マークはあたしの頬に軽くキスをして、手を振って出て行った。


[セブさん!今日はどこに行く?]

[あまり遊びすぎると、マーク様に怒られますよ?]

ドアから顔を出すと、いつも無表情のセブさんが少しだけ表情を緩めた。

サイレンが聞こえたあの日から、あたしはセブさんと随分仲良くなった。

あの夜から、あたしは時々夜更かしをするようになって。

そこで、少しずつ話すようになって、セブさんが出勤する日はこうやって決まり事のようにどこかに遊びに行く。

あ、そういえば。

あたしはそこでようやく靴をもらったんだ。

今までなかった靴。

ここにきた時履いていた、履き古した低めのヒールの白のパンプスは、いつのまにかマークに捨てられていて。

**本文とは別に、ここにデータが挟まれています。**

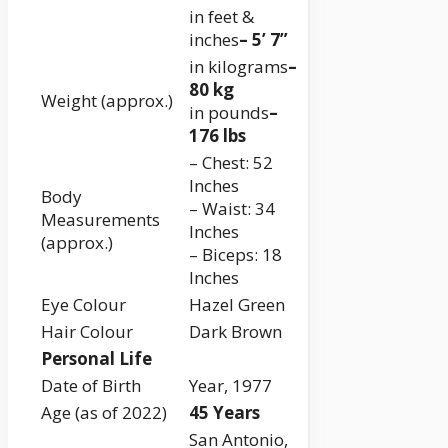
in feet &
inches
– 5’ 7”
in kilograms
–
80 kg
Weight (approx.)
in pounds
–
176 lbs
– Chest: 52
Inches
Body
– Waist: 34
Measurements
Inches
(approx.)
– Biceps: 18
Inches
Eye Colour
Hazel Green
Hair Colour
Dark Brown
Personal Life
Date of Birth
Year, 1977
Age (as of 2022)
45 Years
San Antonio,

替わりにともらったのは15センチほどの黒いハイヒール。

そんな靴履いたことがなかったから、部屋の中で練習したものだ。


最近はマークが忙しくて、あまり構ってくれないから、その分自然とセブさんと会う時間が多くなった。

あたしがマークにセブさんの状況を伝えてからセブさんの他ににも監視員さんが増えて、監視の担当の順番が多くは回って来なくなったので、その分セブさんと会う機会はそれほど多くはないけれど。

マークに縛られる日々の中で気の許せる人が出来たのは救いだった。

[平気よ!だって私、マークに怒られたこと一度もないもの]

[それはワカナ様には怒りませんよ。マーク様はワカナ様に甘いですからね]

[じゃあ、セブさんには怒っているの?]

[まあ、…ないわけではありませんね]

[それってあるってこと?じゃあ、これからは時々にしとく!時々遊ぶくらいなら、マークだって怒らないでしょう?]

微笑みを返したセブさんは、それ以上は何も言わなかった。